**Short problem**
Continue the memoir passage about dance partnerships and leaving Copenhagen, picking up right after its final sentence.

The very next day she came with me to Klavs’s house and we packed up all my stuff. Mor must have told his mum what was happening and why. I was in shock, in absolutely no state to do so. I cared so deeply for that lovely family that there was no way I’d want to hurt them. And even though I didn’t want to hurt Klavs, he must have been broken-hearted by my sudden disappearance from his life.
It took me a year to come to terms with what I’d done. Once I had, I made a special trip back to Copenhagen to apologize and try to explain myself. They couldn’t have been nicer about it.
Leaving my life in Copenhagen, upsetting Klavs and his wonderful family was no easy thing for a 19-year-old girl to do, but it taught me several lessons. I’d found out the hard way that I’m not superhuman, that I do get tired, and that winning was not the be-all and end-all if it wasn’t making me happy. I’d learned I could say, ‘Enough is enough. I can’t do this anymore.’ These were all vital lessons that were to shape my life, but I would find myself in similar situations again before realizing I should listen to my gut feeling: that when my soul is unhappy, I need to change something in my life. I have come to believe that the same or similar challenges will present themselves over and over again until we learn the lessons we are meant to learn from them.
IT’S NEVER TOO LATE TO SAY YOU’RE SORRY
When I went back to apologize to Klavs’s family, I learned another life lesson that was just as important as the others. And that’s sometimes we make decisions that we don’t fully understand or that feel out of our control. Those decisions can be hurtful to other people, but it’s never too late to apologize to them. When you realize you’ve made a mistake, go back, say sorry and explain. I had to tell Klavs’s family that my decision to leave had nothing to do with them, that I was simply overwhelmed and overtired and couldn’t cope any more. If I hadn’t done that they might always have wondered if they’d done something to upset me. Of course they hadn’t.
Starting over
So there I was, at my parents’ house, back to square one. Although I was disheartened with the business, I was still missing dancing and started looking for a new partner, although after Klavs, I couldn’t imagine I’d ever find anyone I’d dance so well with. But, if there’s a constant thread to my life, which you’ll find out as you read my story, it’s that in situations like that, someone else has always come along – and when they have it has never felt like I’m settling for second best. I tried out with a couple of boys, and even partnered a British one for a while. We actually went to a summer dance camp when I was back in Aalborg and I met Lars, a lovely Norwegian college boy there. I had a huge crush on him and was really happy when we started dating with no thought of dancing with each other. But when my coach suggested him as a prospective partner, I was more than keen. I even said I would move to Norway to dance with him.
I needed to live exactly how everyone else my age seemed to live
Lars was one of those lucky people who are simply naturally talented. And not only was he one of the best dancers I’d ever been paired with, he even shared my passion for Latin, which I’d put on hold during my years with Klavs. When Lars came into my life, it was as if the partner I had always looked for had finally arrived. But, he was coming to the end of his college days and although we had started planning our future and me actually moving up there, he decided to prioritize differently and go to university, so our partnership never really got off the ground. I felt as if I’d hit a brick wall.

**Extracted material**
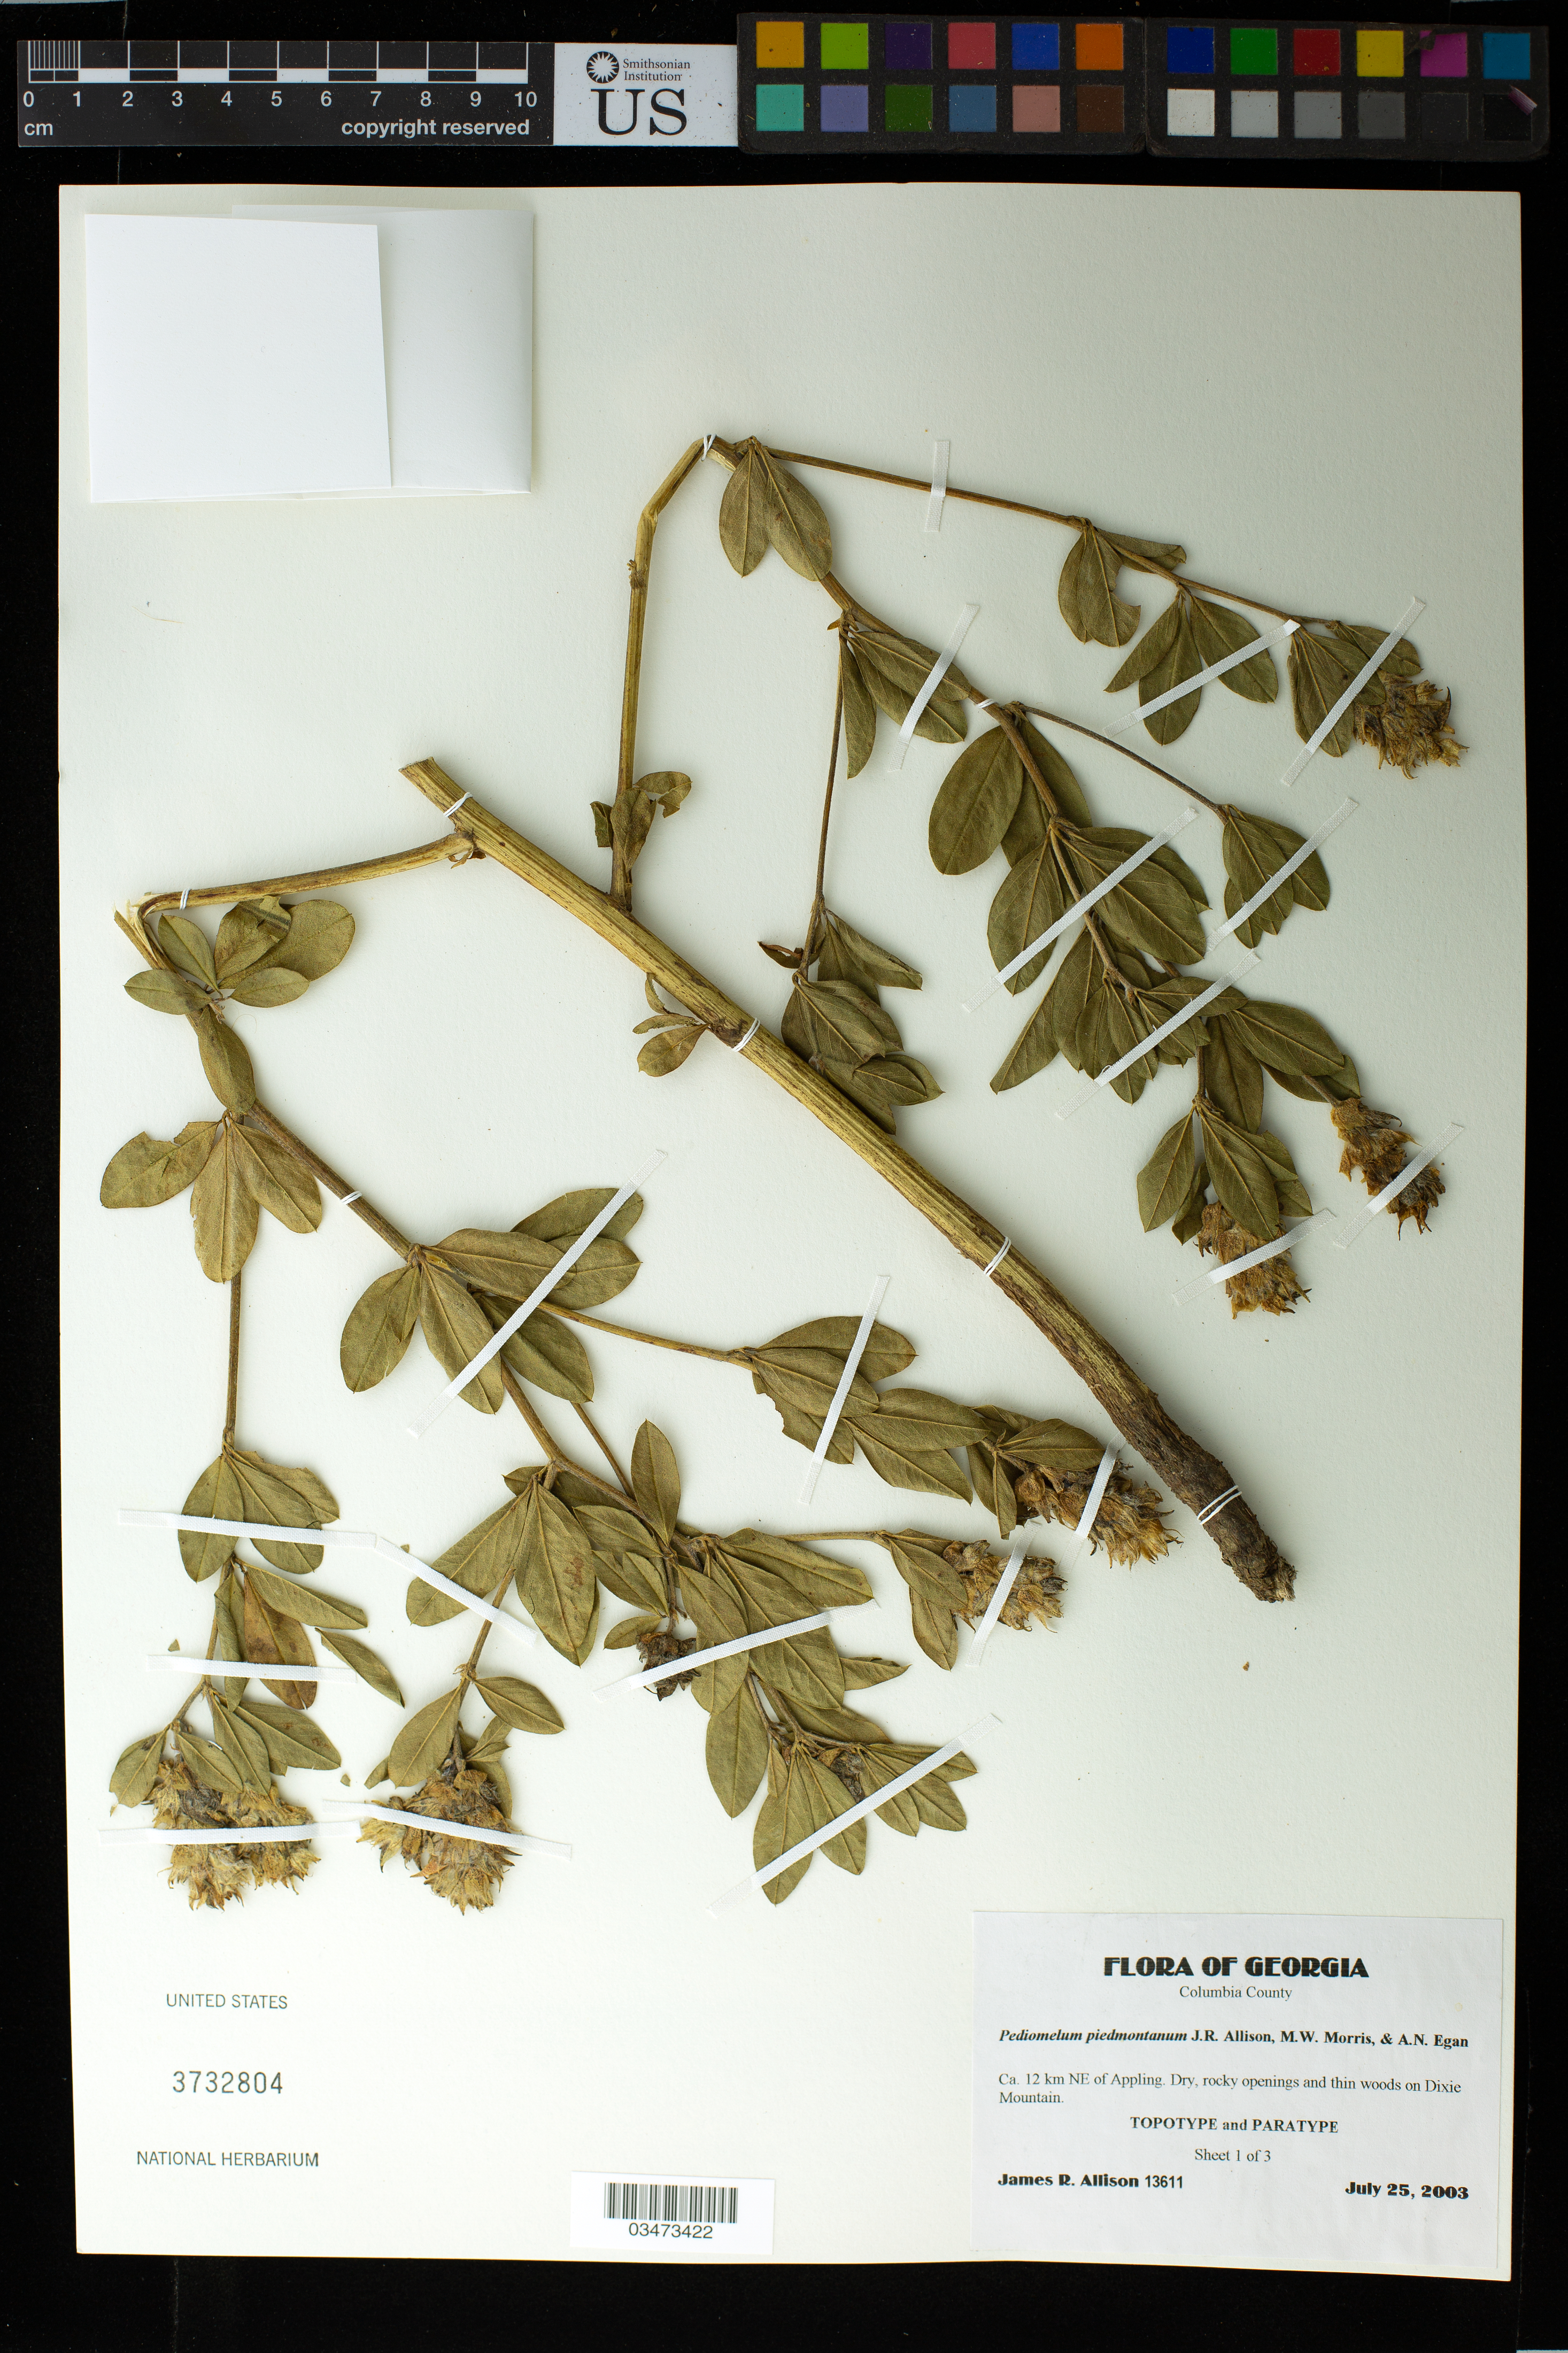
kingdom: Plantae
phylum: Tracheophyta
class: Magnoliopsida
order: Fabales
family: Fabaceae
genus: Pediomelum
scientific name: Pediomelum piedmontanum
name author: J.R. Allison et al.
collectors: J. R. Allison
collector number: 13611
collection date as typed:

**The response**
Coming after all my growing disillusionment with the dancing world’s politics and the grief I felt about leaving Klavs and his family, Lars going to university was the final straw. He was such a great dancer that I’d truly believed he was the one I’d make my name with. But when he gave up, I suddenly decided I’d had enough, too. It was as if the years I’d sacrificed in my childhood had finally caught up with me. I didn’t have the energy to look for another partner and start afresh. ‘That’s it,’ I yelled at my mother during a particularly dramatic scene that blew up one day in our kitchen in Aalborg. ‘I never want to dance again!’ And opening the kitchen bin, I threw my dancing shoes into it in a melodramatic gesture that could have come straight from a bad movie, shouting, ‘And I won’t be needing these any more!’
When I’d done that before I was five years old, Mor had known not to cancel my dance classes and tell my partner Torben to find someone else. This time was different. She knew better than to even think about dissuading me.
This time, I was 19, and my life for almost as long as I could remember it had been one long treadmill of work, work, work, then more work. There was no alternative route if I was to make my dreams of being a successful dancer come true. If you don’t work hard at it, you’ve got no chance. And though I had never regretted a minute of it – even the exhausting extra training sessions I jumped at whenever I could – now I felt I was done with it. With Lars off the scene, I couldn’t see any future for me in dancing and despite all the time, effort and money my family and I had invested in it, I didn’t feel any regret as I called round my coaches to explain that I wouldn’t need a new partner because I was giving up, too.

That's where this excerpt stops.